Mounties say they have detailed an extensive log of complaints and calls for service linked to the tent city at Goldstream Provincial Park since campers moved there Tuesday.
That includes four calls Wednesday night for a report of a break and enter attempt at a house near the park, an outstanding warrant, theft of firewood and open drug use.
Park rangers have also received reports from campers not associated to the tent city group, including theft from other campsites, damage to the park's gate and more complaints of drug use in public washrooms, according to Mounties.

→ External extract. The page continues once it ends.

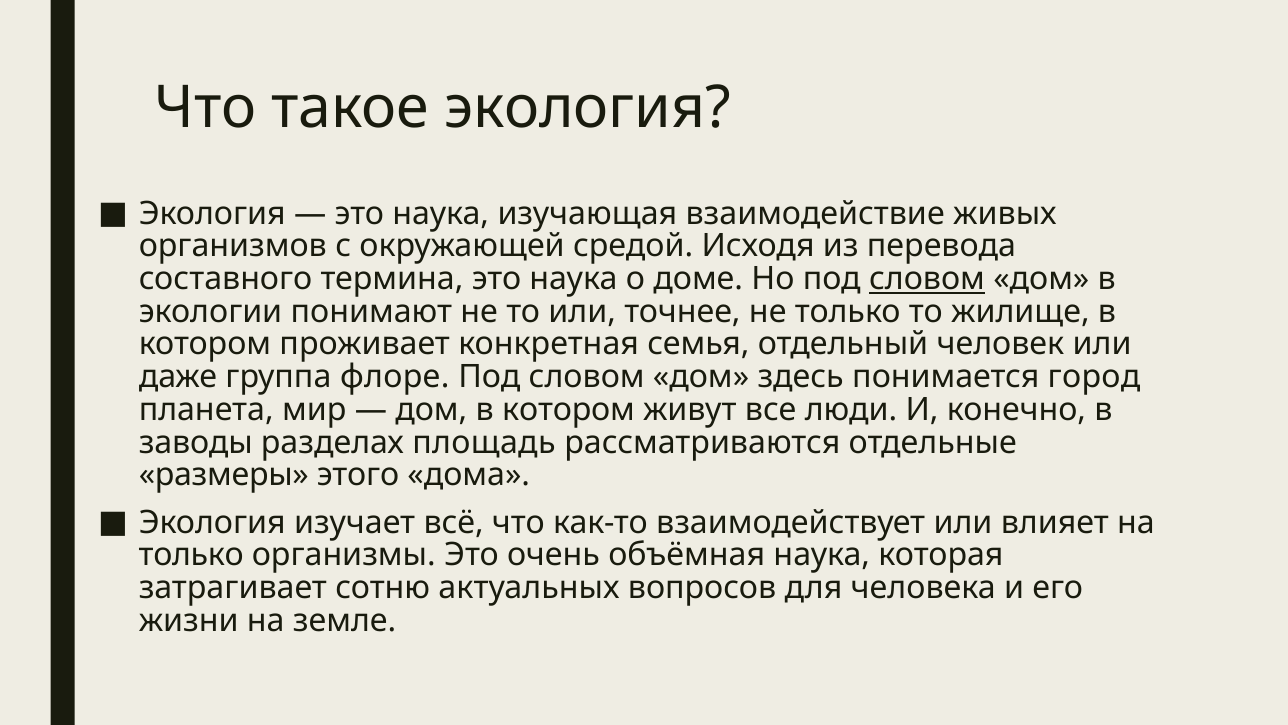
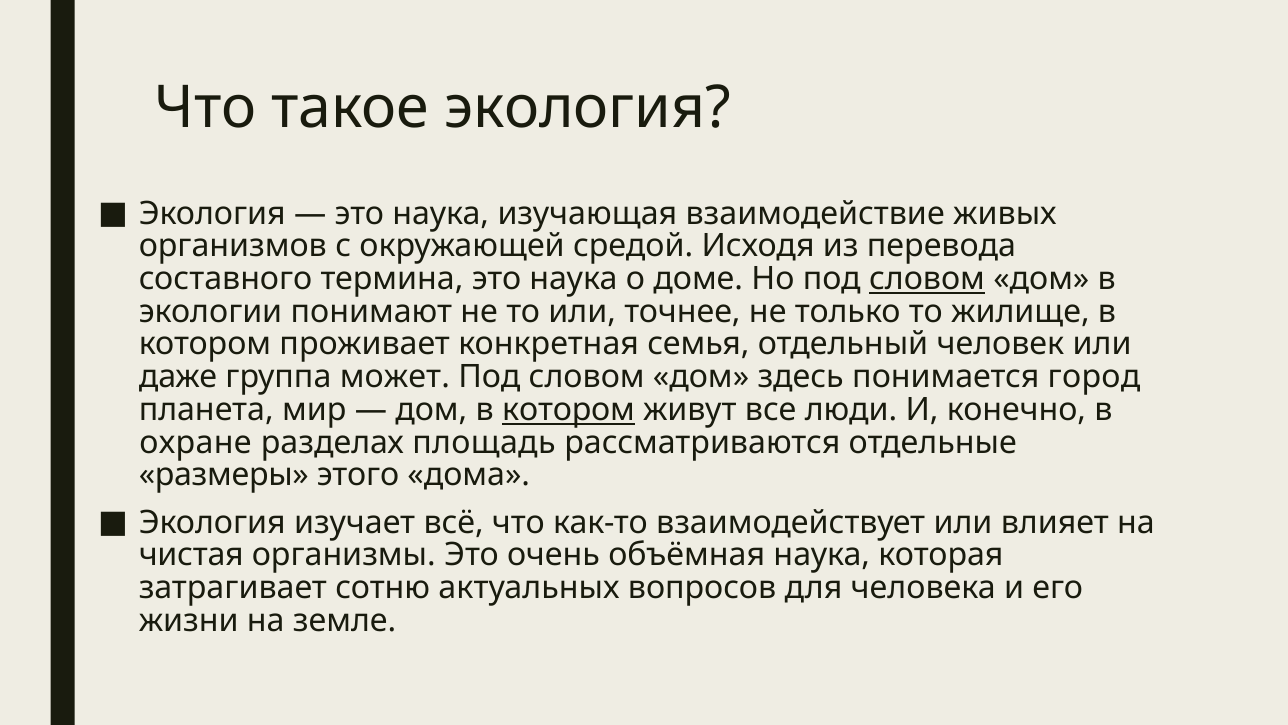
флоре: флоре -> может
котором at (569, 409) underline: none -> present
заводы: заводы -> охране
только at (191, 555): только -> чистая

"It's a little bit frustrating. It's not that it makes me mad, because there also is people in there not on their own terms, but for the people making decisions to put themselves there, it's a little bit frustrating," said neighbour Lucas Crowther. "Especially to be living here my whole life, this is my daily walk and all of a sudden I'm being told that I can't."
But others say the issue of homelessness runs deeper than just Goldstream Park.

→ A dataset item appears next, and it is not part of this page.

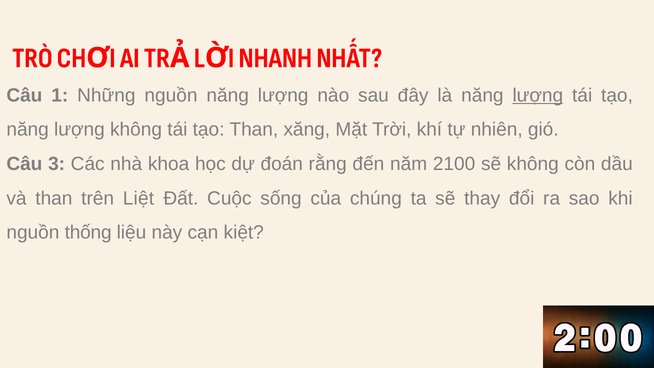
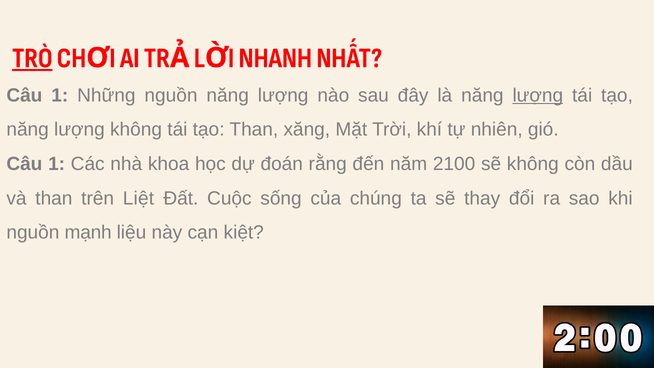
TRÒ underline: none -> present
3 at (57, 164): 3 -> 1
thống: thống -> mạnh
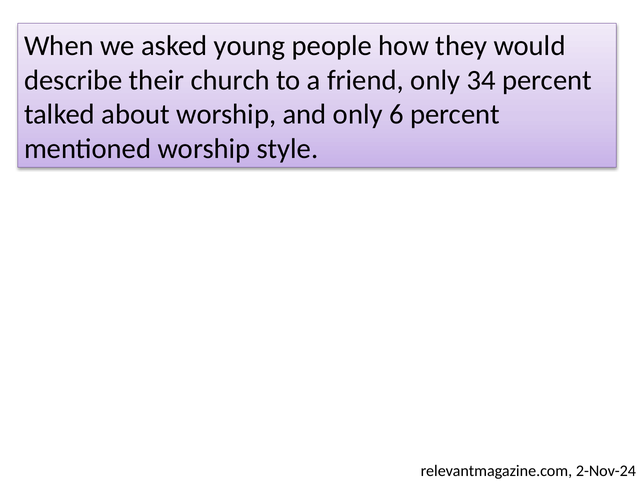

"I can feel for somebody trying to find a place to live. It is very hard here," said a neighbour walking his dog in the area. "That's a big issue."
In a Friday news release, the officer in charge of the West Shore RCMP detachment said an early morning sweep of the camp turned up several needles strewn on the ground, including an uncapped syringe.

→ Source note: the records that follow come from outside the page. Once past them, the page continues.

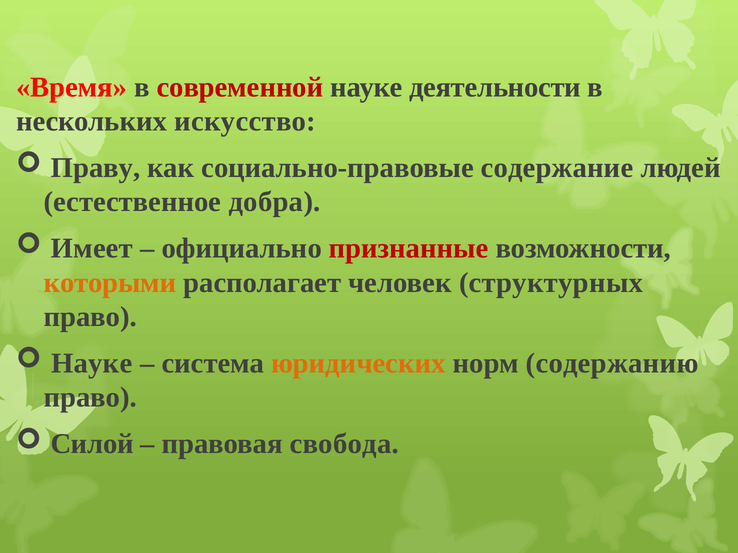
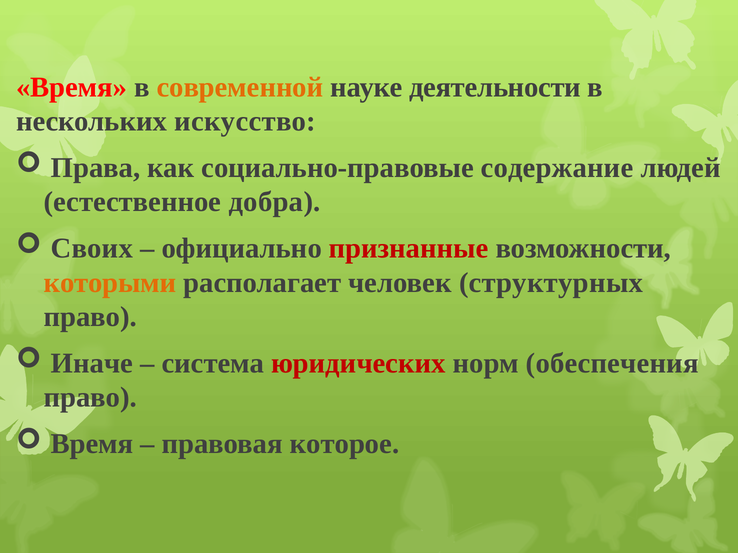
современной colour: red -> orange
Праву: Праву -> Права
Имеет: Имеет -> Своих
Науке at (92, 363): Науке -> Иначе
юридических colour: orange -> red
содержанию: содержанию -> обеспечения
Силой at (92, 444): Силой -> Время
свобода: свобода -> которое
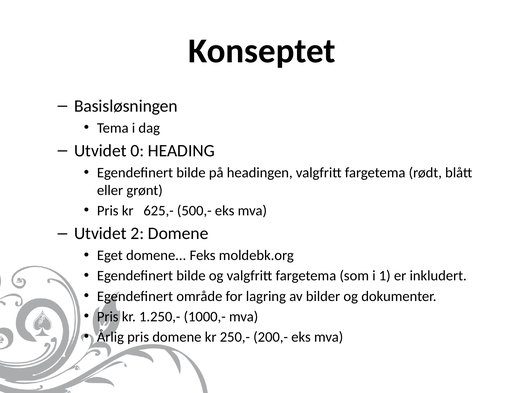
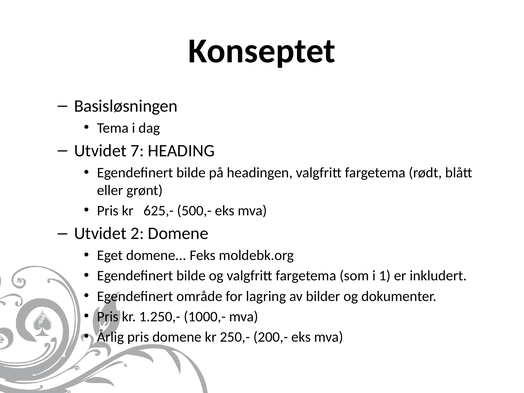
0: 0 -> 7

"Members spoke with camp leader, Ms. Brett and advised her that open drug use and negligence by having open needles around a campground was clearly not acceptable as there could be children or pets sharing this same space," Insp. Todd Preston said.
"She stated she agreed and her campers had picked up all of the needles at 18:30 hours the night before. She stated she would immediately have others clean up the site and pick up all of the remaining open and unopened needles that they could find."
He said Mounties would be increasing patrols in the park, and working with BC Parks staff to enforce park rules and regulations.
Langford Mayor Stew Young released his own statement Friday calling on the provincial government to establish a task force to provide 24-hour care and on-site services for the group.
Members of the tent city, who were evicted from two separate parks in Saanich within a week, say their goal has always been to bring attention to the lack of housing for those in need.
Campers were initially told they had to leave when Mounties shut down access to the park earlier this week.
The provincial government has since clarified there is no deadline for them to leave as it looks into housing options for the group.